> [Work instruction]: Write out the text of every row below again, substituting "Online Guide" for each occurrence of "Internet Guide" and leaving everything else unchanged.

> [Data for analysis]:
—————

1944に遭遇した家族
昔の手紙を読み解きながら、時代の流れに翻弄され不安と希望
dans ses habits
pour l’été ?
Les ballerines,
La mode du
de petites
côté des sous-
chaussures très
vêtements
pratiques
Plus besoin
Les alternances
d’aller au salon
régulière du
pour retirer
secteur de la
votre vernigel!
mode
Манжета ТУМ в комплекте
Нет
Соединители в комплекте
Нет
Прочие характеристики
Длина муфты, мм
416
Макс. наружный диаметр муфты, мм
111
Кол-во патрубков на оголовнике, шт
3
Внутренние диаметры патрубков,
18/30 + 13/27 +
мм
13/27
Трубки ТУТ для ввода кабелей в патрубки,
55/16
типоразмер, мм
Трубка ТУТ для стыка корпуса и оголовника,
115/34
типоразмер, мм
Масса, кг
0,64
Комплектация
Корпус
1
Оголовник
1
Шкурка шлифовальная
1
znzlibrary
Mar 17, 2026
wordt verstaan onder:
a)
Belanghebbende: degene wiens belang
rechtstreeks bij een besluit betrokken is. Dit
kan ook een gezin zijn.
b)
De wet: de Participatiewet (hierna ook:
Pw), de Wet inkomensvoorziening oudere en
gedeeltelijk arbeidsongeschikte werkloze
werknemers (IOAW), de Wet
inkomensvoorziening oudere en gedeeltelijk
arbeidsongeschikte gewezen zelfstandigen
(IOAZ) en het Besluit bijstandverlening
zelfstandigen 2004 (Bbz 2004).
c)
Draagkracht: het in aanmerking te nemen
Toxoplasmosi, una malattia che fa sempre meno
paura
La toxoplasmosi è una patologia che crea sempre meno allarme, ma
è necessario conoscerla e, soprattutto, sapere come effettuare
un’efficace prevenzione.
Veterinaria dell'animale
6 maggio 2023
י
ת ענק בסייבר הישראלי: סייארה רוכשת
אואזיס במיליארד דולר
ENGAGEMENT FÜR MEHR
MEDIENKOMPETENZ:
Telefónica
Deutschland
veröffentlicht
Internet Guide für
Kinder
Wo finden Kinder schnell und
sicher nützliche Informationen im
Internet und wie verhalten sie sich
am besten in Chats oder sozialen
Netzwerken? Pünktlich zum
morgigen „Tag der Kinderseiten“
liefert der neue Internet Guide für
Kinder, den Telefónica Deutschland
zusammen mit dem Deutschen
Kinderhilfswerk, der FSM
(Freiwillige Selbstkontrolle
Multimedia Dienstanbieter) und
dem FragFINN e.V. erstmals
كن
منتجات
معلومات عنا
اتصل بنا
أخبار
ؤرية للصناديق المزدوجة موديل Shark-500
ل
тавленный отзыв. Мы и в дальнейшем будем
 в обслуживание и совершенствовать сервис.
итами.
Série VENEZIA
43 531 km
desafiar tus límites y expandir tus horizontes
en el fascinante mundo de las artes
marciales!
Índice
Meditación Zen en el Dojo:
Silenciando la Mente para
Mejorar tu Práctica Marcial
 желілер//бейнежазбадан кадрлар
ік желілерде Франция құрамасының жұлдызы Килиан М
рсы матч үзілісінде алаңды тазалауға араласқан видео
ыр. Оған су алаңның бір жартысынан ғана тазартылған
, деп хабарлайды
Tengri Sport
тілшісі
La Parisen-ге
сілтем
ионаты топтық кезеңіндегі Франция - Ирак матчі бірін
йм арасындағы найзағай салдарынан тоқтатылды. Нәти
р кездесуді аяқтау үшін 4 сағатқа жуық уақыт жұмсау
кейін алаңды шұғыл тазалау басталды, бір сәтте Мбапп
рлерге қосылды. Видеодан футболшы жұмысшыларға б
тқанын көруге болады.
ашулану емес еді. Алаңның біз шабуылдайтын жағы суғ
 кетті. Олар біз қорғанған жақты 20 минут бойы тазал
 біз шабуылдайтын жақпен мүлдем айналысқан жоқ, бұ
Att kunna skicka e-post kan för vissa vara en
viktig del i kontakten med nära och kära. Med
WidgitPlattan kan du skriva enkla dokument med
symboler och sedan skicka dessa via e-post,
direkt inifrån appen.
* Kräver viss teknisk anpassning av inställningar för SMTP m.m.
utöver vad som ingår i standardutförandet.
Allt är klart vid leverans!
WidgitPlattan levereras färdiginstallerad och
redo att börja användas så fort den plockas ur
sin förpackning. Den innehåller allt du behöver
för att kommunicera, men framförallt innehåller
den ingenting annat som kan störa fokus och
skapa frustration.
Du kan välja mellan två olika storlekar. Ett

—————

> [Exercise solution]:
1944に遭遇した家族
昔の手紙を読み解きながら、時代の流れに翻弄され不安と希望
dans ses habits
pour l’été ?
Les ballerines,
La mode du
de petites
côté des sous-
chaussures très
vêtements
pratiques
Plus besoin
Les alternances
d’aller au salon
régulière du
pour retirer
secteur de la
votre vernigel!
mode
Манжета ТУМ в комплекте
Нет
Соединители в комплекте
Нет
Прочие характеристики
Длина муфты, мм
416
Макс. наружный диаметр муфты, мм
111
Кол-во патрубков на оголовнике, шт
3
Внутренние диаметры патрубков,
18/30 + 13/27 +
мм
13/27
Трубки ТУТ для ввода кабелей в патрубки,
55/16
типоразмер, мм
Трубка ТУТ для стыка корпуса и оголовника,
115/34
типоразмер, мм
Масса, кг
0,64
Комплектация
Корпус
1
Оголовник
1
Шкурка шлифовальная
1
znzlibrary
Mar 17, 2026
wordt verstaan onder:
a)
Belanghebbende: degene wiens belang
rechtstreeks bij een besluit betrokken is. Dit
kan ook een gezin zijn.
b)
De wet: de Participatiewet (hierna ook:
Pw), de Wet inkomensvoorziening oudere en
gedeeltelijk arbeidsongeschikte werkloze
werknemers (IOAW), de Wet
inkomensvoorziening oudere en gedeeltelijk
arbeidsongeschikte gewezen zelfstandigen
(IOAZ) en het Besluit bijstandverlening
zelfstandigen 2004 (Bbz 2004).
c)
Draagkracht: het in aanmerking te nemen
Toxoplasmosi, una malattia che fa sempre meno
paura
La toxoplasmosi è una patologia che crea sempre meno allarme, ma
è necessario conoscerla e, soprattutto, sapere come effettuare
un’efficace prevenzione.
Veterinaria dell'animale
6 maggio 2023
י
ת ענק בסייבר הישראלי: סייארה רוכשת
אואזיס במיליארד דולר
ENGAGEMENT FÜR MEHR
MEDIENKOMPETENZ:
Telefónica
Deutschland
veröffentlicht
Online Guide für
Kinder
Wo finden Kinder schnell und
sicher nützliche Informationen im
Internet und wie verhalten sie sich
am besten in Chats oder sozialen
Netzwerken? Pünktlich zum
morgigen „Tag der Kinderseiten“
liefert der neue Online Guide für
Kinder, den Telefónica Deutschland
zusammen mit dem Deutschen
Kinderhilfswerk, der FSM
(Freiwillige Selbstkontrolle
Multimedia Dienstanbieter) und
dem FragFINN e.V. erstmals
كن
منتجات
معلومات عنا
اتصل بنا
أخبار
ؤرية للصناديق المزدوجة موديل Shark-500
ل
тавленный отзыв. Мы и в дальнейшем будем
 в обслуживание и совершенствовать сервис.
итами.
Série VENEZIA
43 531 km
desafiar tus límites y expandir tus horizontes
en el fascinante mundo de las artes
marciales!
Índice
Meditación Zen en el Dojo:
Silenciando la Mente para
Mejorar tu Práctica Marcial
 желілер//бейнежазбадан кадрлар
ік желілерде Франция құрамасының жұлдызы Килиан М
рсы матч үзілісінде алаңды тазалауға араласқан видео
ыр. Оған су алаңның бір жартысынан ғана тазартылған
, деп хабарлайды
Tengri Sport
тілшісі
La Parisen-ге
сілтем
ионаты топтық кезеңіндегі Франция - Ирак матчі бірін
йм арасындағы найзағай салдарынан тоқтатылды. Нәти
р кездесуді аяқтау үшін 4 сағатқа жуық уақыт жұмсау
кейін алаңды шұғыл тазалау басталды, бір сәтте Мбапп
рлерге қосылды. Видеодан футболшы жұмысшыларға б
тқанын көруге болады.
ашулану емес еді. Алаңның біз шабуылдайтын жағы суғ
 кетті. Олар біз қорғанған жақты 20 минут бойы тазал
 біз шабуылдайтын жақпен мүлдем айналысқан жоқ, бұ
Att kunna skicka e-post kan för vissa vara en
viktig del i kontakten med nära och kära. Med
WidgitPlattan kan du skriva enkla dokument med
symboler och sedan skicka dessa via e-post,
direkt inifrån appen.
* Kräver viss teknisk anpassning av inställningar för SMTP m.m.
utöver vad som ingår i standardutförandet.
Allt är klart vid leverans!
WidgitPlattan levereras färdiginstallerad och
redo att börja användas så fort den plockas ur
sin förpackning. Den innehåller allt du behöver
för att kommunicera, men framförallt innehåller
den ingenting annat som kan störa fokus och
skapa frustration.
Du kan välja mellan två olika storlekar. Ett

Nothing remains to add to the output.